Good suggestions for hi-alt. one thing I notice you didn't mention is changing needle clip position. I have always moved it one clip leaner when going "up high" (home altitude only 500ft, hi-altitude 9-13k ft) but do you think that may not be necessary?

  • grayracer513

Posted July 28, 2008 - 08:53 AM

#8

Not always, and not even the majority of the time. The needle is a secondary metering device that modifies the flow of fuel after it is first metered through the main jet, so it has less fuel to work with when there is a smaller main.

However, every engine is different, and any given one of them may still be too rich at part throttle even with the smaller main. If it blubbers at a steady throttle between 1/4 and 3/4, then it's asking for less fuel, and you should drop the needle.

  • rdefonce

Posted July 29, 2008 - 08:26 AM

#9

Not always, and not even the majority of the time.
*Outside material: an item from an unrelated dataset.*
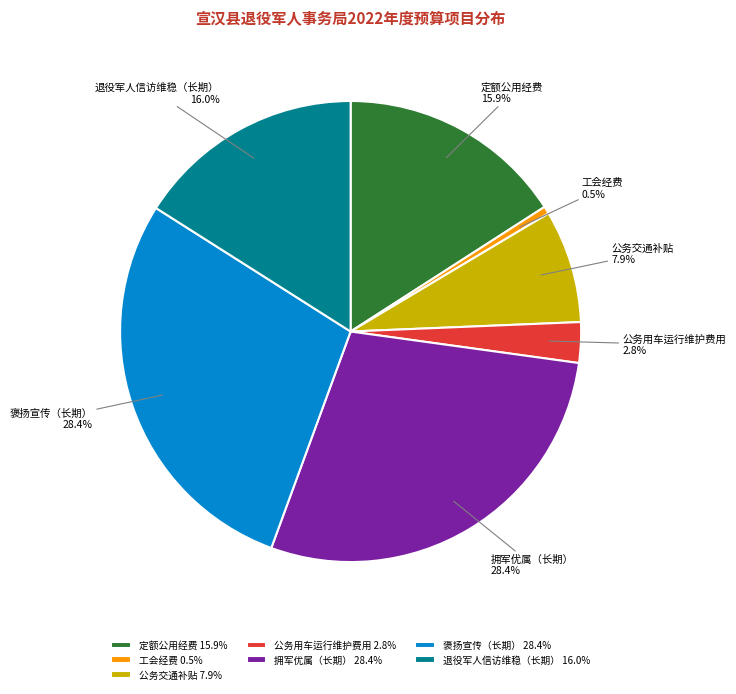

Which has a higher value, 公务用车运行维护费用 or 拥军优属（长期）?

拥军优属（长期）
The needle is a secondary metering device that modifies the flow of fuel after it is first metered through the main jet, so it has less fuel to work with when there is a smaller main.

However, every engine is different, and any given one of them may still be too rich at part throttle even with the smaller main. If it blubbers at a steady throttle between 1/4 and 3/4, then it's asking for less fuel, and you should drop the needle.


Hmmmm . . . next time I may leave the needle alone and change only the main.
I definitely don't experience any blubbering between 1/4 and 3/4 throttle.